理工学部セミナー:SI単位の再定義-kg原器がなくなる!電流(A)・温度(K)・物質量(mol)の定義はどうなる?-セミナー:SI単位の再定義-kg原器がなくなる!電流(A)・温度(K)・物質量(mol)の定義はどうなる?-

SI単位の再定義
-kg原器がなくなる!電流(A)・温度(K)・物質量(mol)の定義はどうなる?-

講師:金子 晋久 氏
産業技術総合研究所 物理計測標準研究部門
量子電気標準研究グループ 研究グループ長
開催日時:10月2日(金)15:10-16:40
開催場所:VII号館 104号室

今般のSI再定義をモチーフにした映画『1001グラム ハカリしれない愛のこと』が10月31日から日本各地で公開されます。ご興味のある方は下記の公式HPをご覧下さい。

講演内容の概要

国際単位系(SI)は、長さ、質量、時間、電流、温度、光度、物質量の量に対応する7つの基本単位(m, kg, s, A, K, cd, mol)とその組立単位などからなる単位系であり、その起源は近代度量衡の礎となる1875年のメートル条約の成立にまでさかのぼる。第1回国際度量衡総会(1889年)では、白金イリジウム合金製のメートル原器とキログラム原器がそれぞれ長さと質量の単位として承認され、各国に同じく白金イリジウム製の基準定規と分銅が配付されたた。日本にはNo. 22の定規とNo. 6の分銅が送られ、それぞれ日本の長さと質量の原器となった。その後、長さの単位(m)は、1960年にクリプトンランプの波長へと定義が移行し、さらに1983年には真空中を伝わる光の行程を基準とする新定義へ移行することで、基本単位は基礎物理定数に基づく基準へと改訂された。

一方、キログラムの定義においては、その誕生から120 年以上経過した現在でも、世界に一つしかない国際キログラム原器(International Prototype of the Kilogram)が未だその基準として用いられている。国際キログラム原器はパリ郊外にある国際度量衡局(BIPM)に保管され、世界の質量標準は国際キログラム原器との定期的な校正によって値付けされた各国のキログラム原器との比較の連鎖によって維持・管理されている。しかし、近年の計測技術の進歩に伴い、キログラムの定義においてもメートルのように人工物による基準から基礎物理定数へと移行させることが可能な状況となってきた。そしていよいよ、2018年に開催される第26回国際度量衡総会でSI単位の再定義が決定される見通しとなった。

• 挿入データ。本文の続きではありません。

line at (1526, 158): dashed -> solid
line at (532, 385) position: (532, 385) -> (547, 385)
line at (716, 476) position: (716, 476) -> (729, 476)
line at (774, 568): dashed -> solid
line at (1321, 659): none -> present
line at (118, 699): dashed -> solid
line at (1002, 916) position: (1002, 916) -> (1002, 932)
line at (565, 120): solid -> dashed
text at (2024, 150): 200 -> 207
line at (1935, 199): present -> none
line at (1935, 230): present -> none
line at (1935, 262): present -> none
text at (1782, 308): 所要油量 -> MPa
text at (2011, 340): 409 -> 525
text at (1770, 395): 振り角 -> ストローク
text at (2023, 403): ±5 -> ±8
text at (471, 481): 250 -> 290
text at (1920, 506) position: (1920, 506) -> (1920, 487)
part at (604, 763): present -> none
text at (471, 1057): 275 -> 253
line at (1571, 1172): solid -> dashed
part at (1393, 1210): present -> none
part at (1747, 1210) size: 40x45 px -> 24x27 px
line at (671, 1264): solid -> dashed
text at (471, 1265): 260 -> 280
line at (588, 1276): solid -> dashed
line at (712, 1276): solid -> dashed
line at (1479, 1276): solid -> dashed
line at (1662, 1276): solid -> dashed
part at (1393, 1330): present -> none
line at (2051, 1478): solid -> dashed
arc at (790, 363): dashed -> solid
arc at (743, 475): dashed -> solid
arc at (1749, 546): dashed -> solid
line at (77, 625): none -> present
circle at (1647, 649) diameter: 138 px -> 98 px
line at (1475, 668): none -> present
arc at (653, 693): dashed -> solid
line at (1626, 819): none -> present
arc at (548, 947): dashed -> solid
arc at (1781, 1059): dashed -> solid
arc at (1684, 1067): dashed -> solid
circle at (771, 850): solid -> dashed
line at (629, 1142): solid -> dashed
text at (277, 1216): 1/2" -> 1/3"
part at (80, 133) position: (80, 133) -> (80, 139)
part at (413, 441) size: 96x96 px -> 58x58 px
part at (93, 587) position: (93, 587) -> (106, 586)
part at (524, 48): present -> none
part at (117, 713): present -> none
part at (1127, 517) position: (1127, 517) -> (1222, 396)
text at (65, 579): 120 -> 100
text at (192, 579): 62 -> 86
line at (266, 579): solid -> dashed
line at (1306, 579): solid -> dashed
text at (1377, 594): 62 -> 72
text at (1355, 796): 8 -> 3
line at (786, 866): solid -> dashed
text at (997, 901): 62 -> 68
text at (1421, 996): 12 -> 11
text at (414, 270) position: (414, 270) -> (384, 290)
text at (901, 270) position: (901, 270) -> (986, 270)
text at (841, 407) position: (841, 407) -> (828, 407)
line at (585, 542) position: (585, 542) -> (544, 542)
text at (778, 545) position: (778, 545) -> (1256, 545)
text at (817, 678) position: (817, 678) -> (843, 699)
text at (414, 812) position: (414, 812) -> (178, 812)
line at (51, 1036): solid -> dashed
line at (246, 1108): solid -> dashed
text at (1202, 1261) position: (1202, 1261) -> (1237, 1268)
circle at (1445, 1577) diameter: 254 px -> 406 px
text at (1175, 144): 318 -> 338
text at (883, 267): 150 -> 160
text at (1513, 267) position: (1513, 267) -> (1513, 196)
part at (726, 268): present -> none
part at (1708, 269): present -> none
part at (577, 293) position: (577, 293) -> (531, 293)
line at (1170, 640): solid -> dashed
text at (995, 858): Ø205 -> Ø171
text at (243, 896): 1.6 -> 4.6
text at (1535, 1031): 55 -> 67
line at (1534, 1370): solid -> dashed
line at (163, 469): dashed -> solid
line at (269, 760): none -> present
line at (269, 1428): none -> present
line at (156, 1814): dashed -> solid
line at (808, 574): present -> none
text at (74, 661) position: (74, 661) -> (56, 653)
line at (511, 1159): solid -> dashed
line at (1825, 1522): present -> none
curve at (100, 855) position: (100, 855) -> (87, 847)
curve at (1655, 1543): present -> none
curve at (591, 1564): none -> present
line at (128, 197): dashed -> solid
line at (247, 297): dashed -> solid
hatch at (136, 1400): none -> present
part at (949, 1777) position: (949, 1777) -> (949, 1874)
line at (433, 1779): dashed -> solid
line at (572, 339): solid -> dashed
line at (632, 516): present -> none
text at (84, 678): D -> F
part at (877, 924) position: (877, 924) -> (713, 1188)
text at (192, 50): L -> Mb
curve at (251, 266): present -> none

また、今回の再定義では、質量とともに、電気、温度、物質量の基準も併せて改訂される。SI単位の再定義が我々の日常生活に直接的に影響を及ぼすことはない。しかし、レーザーによるメートルの再定義が、ナノメートルオーダーでの正確な長さ測定を可能とし、原子レベルで物質を制御する「ナノテクノロジー」の土台を築いたように、基礎物理定数によるより正確でより普遍的な質量・電気・温度・物質量の標準の出現は原子レベルでの正確な質量測定の基盤技術などを通して、「ナノテクノロジー」を含む先端科学や産業技術に大きなブレークスルーやイノベーションをもたらす可能性を秘めている。